## EXTRACT PROVIDED
# # # # # # #

My fellow Americans: First, let me thank you for the overwhelming support I have received just a month into my presidential campaign. At this rate, we will have our first Gamer president next year, and I could not be more excited to embark on this open-world adventure with you all.
It is time to expand our horizons though, and truly turn the corner into the next step of 100 percenting this playthrough. We must appeal to those outside of our base of Gamers, and reach out to get the votes of the moms and pops, the small business owners, the Golden Tee players. My fear is that we cannot carry the electoral college on the backs of gamers alone.
Now, those outside of the gaming world are quick to criticize me, saying that a Gamer shouldn’t be President, and that “vidja games are for wussies,” and the like. If I can’t appeal to them with my impressive speed runs or snarky streams, let me appeal to them by describing why a Gamer would be more fit to serve than any previous commander-in-chief.
I’m not sure how many presidents there have been, but one thing I do know is that about half of them have been rocked by a sexual scandal. Trump, Clinton, Kennedy, and most famously, William Henry Harrison, whose lightning flash of a presidency was merely a 31 day whirlwind term of sucking and fucking that sent him into a disease ridden early grave. A beautiful speedrun.
These scandals and stories do nothing for our country but diminish our respect on a global scale. I ask you this, voters: What is the surest way to ensure that the president has no sex scandal? Well, that’s simple — elect a man who has never had sex.
While other presidents spent their pre-political years cheating on their wives, I was courting Emily, the blue haired bartender from Stardew Valley. We never fucked once and somehow still had a baby. When the others were paying off porn stars to keep their misdeeds confidential, I was paying off referees in Mutant League Football to look the other way on my penalties. When all my adolescent friends were masturbating, I was playing Pokémon on my Game Boy and asking them what the heck they were doing.
Video games have taught me a lot, but perhaps the most important thing is that no earthly pleasure can compare to that of a well timed headshot or perfectly executed raid. I have no skeletons in my closet, because I’ve been streaming League of Legends from my closet every weeknight for the last three years.
I solemnly swear to you, the voting public, that I have never fucked anyone, including your mom. I’ll see you at the polls!

# # # # # # #

(Saved data entries)
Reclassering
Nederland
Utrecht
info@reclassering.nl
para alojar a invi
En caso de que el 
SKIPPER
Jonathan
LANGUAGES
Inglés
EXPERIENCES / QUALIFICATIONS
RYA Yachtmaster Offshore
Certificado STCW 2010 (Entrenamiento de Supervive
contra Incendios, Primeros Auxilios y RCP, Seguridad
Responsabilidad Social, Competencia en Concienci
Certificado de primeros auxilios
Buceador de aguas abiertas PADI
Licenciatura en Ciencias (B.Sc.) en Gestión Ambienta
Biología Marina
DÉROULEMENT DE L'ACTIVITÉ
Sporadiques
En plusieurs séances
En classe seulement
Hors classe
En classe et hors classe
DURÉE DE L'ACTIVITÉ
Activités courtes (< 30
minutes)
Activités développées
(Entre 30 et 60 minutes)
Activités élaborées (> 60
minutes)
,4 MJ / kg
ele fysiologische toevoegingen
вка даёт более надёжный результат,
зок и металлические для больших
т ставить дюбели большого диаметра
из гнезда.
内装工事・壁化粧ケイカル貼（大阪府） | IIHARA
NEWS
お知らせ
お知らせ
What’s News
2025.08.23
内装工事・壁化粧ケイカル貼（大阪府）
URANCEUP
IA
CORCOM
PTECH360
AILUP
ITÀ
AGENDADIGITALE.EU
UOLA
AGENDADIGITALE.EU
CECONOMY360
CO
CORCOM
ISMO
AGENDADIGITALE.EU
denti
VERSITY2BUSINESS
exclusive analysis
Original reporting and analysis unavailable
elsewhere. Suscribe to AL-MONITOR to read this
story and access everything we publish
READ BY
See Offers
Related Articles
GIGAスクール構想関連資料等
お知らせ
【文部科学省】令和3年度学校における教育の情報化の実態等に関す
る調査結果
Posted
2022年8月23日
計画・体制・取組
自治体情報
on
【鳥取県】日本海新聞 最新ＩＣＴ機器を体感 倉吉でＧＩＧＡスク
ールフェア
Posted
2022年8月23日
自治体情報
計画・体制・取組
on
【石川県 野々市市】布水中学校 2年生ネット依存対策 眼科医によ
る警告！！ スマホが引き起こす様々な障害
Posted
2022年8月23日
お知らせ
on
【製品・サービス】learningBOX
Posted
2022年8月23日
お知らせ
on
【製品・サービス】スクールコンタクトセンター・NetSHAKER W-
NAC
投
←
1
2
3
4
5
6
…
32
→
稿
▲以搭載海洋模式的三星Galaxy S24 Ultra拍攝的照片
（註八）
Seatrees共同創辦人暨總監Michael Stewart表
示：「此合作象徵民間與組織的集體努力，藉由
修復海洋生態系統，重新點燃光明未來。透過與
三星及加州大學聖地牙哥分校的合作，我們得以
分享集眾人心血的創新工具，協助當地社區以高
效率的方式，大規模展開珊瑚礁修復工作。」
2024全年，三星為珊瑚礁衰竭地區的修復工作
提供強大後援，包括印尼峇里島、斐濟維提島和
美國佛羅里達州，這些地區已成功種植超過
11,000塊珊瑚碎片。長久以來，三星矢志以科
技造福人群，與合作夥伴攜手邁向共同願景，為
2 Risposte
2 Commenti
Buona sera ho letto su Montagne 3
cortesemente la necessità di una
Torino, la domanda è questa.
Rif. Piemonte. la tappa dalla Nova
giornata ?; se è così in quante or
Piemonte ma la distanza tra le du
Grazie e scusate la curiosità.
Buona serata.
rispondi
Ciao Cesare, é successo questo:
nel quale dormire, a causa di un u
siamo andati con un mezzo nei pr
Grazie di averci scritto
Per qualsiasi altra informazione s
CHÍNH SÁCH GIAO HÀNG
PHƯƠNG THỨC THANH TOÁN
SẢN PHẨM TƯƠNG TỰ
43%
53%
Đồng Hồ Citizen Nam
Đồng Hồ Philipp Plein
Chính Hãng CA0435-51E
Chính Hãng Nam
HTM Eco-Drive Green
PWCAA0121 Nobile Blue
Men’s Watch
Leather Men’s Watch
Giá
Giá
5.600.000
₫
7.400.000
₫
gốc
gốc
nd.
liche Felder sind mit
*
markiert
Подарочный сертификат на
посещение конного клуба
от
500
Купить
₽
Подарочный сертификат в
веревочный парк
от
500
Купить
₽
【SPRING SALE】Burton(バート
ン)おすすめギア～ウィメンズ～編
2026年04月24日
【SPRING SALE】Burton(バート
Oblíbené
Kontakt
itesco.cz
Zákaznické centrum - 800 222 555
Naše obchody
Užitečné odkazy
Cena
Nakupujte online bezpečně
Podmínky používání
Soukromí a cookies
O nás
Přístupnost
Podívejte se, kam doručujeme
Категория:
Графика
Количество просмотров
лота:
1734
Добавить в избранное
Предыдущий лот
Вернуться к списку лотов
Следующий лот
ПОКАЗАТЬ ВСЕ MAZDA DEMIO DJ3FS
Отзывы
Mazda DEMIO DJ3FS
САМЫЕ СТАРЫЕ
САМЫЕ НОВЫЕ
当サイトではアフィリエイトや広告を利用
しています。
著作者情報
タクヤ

# # # # # # #

## WORK INSTRUCTION
Reproduce the portion of the campaign speech that opens with the words containing "My fellow Americans: First, let" and closes with "of gamers alone.".

## EXPECTED ANSWER
My fellow Americans: First, let me thank you for the overwhelming support I have received just a month into my presidential campaign. At this rate, we will have our first Gamer president next year, and I could not be more excited to embark on this open-world adventure with you all.
It is time to expand our horizons though, and truly turn the corner into the next step of 100 percenting this playthrough. We must appeal to those outside of our base of Gamers, and reach out to get the votes of the moms and pops, the small business owners, the Golden Tee players. My fear is that we cannot carry the electoral college on the backs of gamers alone.